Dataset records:
START
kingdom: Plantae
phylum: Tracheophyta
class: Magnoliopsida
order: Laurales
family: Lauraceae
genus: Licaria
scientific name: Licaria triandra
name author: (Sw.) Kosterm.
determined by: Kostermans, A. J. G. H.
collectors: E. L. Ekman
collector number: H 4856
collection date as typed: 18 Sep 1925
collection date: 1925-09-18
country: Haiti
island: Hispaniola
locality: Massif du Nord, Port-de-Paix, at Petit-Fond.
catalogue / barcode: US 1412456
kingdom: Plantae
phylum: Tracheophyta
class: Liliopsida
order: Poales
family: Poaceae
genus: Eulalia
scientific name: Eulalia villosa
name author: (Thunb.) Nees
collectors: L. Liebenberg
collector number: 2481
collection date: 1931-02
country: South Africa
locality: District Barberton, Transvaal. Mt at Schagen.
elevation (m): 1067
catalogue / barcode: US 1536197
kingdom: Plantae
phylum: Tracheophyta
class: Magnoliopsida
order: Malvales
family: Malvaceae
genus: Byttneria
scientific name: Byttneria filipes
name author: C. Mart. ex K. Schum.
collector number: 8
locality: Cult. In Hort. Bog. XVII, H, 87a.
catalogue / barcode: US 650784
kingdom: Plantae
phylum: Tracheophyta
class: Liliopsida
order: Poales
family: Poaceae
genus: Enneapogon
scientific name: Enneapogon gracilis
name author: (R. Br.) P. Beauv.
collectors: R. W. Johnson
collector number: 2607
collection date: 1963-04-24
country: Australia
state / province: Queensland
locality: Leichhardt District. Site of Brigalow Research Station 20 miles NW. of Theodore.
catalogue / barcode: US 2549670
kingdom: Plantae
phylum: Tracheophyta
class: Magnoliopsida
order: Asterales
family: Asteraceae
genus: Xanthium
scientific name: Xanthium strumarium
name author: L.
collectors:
END
**Request:**
Convert every line in the rows above into a numbered list, skipping any blank lines.

**Correct output:**
1. kingdom: Plantae
2. phylum: Tracheophyta
3. class: Magnoliopsida
4. order: Laurales
5. family: Lauraceae
6. genus: Licaria
7. scientific name: Licaria triandra
8. name author: (Sw.) Kosterm.
9. determined by: Kostermans, A. J. G. H.
10. collectors: E. L. Ekman
11. collector number: H 4856
12. collection date as typed: 18 Sep 1925
13. collection date: 1925-09-18
14. country: Haiti
15. island: Hispaniola
16. locality: Massif du Nord, Port-de-Paix, at Petit-Fond.
17. catalogue / barcode: US 1412456
18. kingdom: Plantae
19. phylum: Tracheophyta
20. class: Liliopsida
21. order: Poales
22. family: Poaceae
23. genus: Eulalia
24. scientific name: Eulalia villosa
25. name author: (Thunb.) Nees
26. collectors: L. Liebenberg
27. collector number: 2481
28. collection date: 1931-02
29. country: South Africa
30. locality: District Barberton, Transvaal. Mt at Schagen.
31. elevation (m): 1067
32. catalogue / barcode: US 1536197
33. kingdom: Plantae
34. phylum: Tracheophyta
35. class: Magnoliopsida
36. order: Malvales
37. family: Malvaceae
38. genus: Byttneria
39. scientific name: Byttneria filipes
40. name author: C. Mart. ex K. Schum.
41. collector number: 8
42. locality: Cult. In Hort. Bog. XVII, H, 87a.
43. catalogue / barcode: US 650784
44. kingdom: Plantae
45. phylum: Tracheophyta
46. class: Liliopsida
47. order: Poales
48. family: Poaceae
49. genus: Enneapogon
50. scientific name: Enneapogon gracilis
51. name author: (R. Br.) P. Beauv.
52. collectors: R. W. Johnson
53. collector number: 2607
54. collection date: 1963-04-24
55. country: Australia
56. state / province: Queensland
57. locality: Leichhardt District. Site of Brigalow Research Station 20 miles NW. of Theodore.
58. catalogue / barcode: US 2549670
59. kingdom: Plantae
60. phylum: Tracheophyta
61. class: Magnoliopsida
62. order: Asterales
63. family: Asteraceae
64. genus: Xanthium
65. scientific name: Xanthium strumarium
66. name author: L.
67. collectors:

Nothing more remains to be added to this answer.